**INFORMATION:**

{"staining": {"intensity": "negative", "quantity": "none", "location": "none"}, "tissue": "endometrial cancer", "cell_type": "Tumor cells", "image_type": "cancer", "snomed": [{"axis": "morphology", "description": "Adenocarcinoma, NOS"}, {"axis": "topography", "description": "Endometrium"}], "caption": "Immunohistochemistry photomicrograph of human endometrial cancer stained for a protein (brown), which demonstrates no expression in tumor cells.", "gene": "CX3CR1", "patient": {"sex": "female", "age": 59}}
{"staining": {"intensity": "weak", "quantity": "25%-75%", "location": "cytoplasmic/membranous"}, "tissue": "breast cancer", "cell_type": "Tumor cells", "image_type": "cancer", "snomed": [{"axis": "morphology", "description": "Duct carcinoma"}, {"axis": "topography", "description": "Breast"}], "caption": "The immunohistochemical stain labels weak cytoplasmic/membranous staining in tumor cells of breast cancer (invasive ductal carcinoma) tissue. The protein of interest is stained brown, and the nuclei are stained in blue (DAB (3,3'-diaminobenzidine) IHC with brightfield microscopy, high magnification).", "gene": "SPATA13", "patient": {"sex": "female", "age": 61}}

--

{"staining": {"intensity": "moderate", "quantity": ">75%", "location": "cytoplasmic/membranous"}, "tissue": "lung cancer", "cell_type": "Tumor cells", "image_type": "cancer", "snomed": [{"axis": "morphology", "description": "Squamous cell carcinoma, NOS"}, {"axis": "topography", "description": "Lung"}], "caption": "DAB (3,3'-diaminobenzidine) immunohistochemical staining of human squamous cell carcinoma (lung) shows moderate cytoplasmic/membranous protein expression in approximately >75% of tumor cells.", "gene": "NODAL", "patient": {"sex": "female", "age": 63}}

...

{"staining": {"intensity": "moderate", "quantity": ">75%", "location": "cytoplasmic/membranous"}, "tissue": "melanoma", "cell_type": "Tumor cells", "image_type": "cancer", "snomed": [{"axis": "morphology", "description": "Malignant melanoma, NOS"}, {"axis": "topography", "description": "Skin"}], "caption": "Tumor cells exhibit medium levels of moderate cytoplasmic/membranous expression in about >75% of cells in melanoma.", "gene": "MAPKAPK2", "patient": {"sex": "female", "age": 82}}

**WHAT YOU SHOULD DO:** Among the lines above, find the one with "photomicrograph of human" and the one with "immunohistochemical stain labels". Quote both and everything between them, exactly.

**COMPLETED EXERCISE:**
{"staining": {"intensity": "negative", "quantity": "none", "location": "none"}, "tissue": "endometrial cancer", "cell_type": "Tumor cells", "image_type": "cancer", "snomed": [{"axis": "morphology", "description": "Adenocarcinoma, NOS"}, {"axis": "topography", "description": "Endometrium"}], "caption": "Immunohistochemistry photomicrograph of human endometrial cancer stained for a protein (brown), which demonstrates no expression in tumor cells.", "gene": "CX3CR1", "patient": {"sex": "female", "age": 59}}
{"staining": {"intensity": "weak", "quantity": "25%-75%", "location": "cytoplasmic/membranous"}, "tissue": "breast cancer", "cell_type": "Tumor cells", "image_type": "cancer", "snomed": [{"axis": "morphology", "description": "Duct carcinoma"}, {"axis": "topography", "description": "Breast"}], "caption": "The immunohistochemical stain labels weak cytoplasmic/membranous staining in tumor cells of breast cancer (invasive ductal carcinoma) tissue. The protein of interest is stained brown, and the nuclei are stained in blue (DAB (3,3'-diaminobenzidine) IHC with brightfield microscopy, high magnification).", "gene": "SPATA13", "patient": {"sex": "female", "age": 61}}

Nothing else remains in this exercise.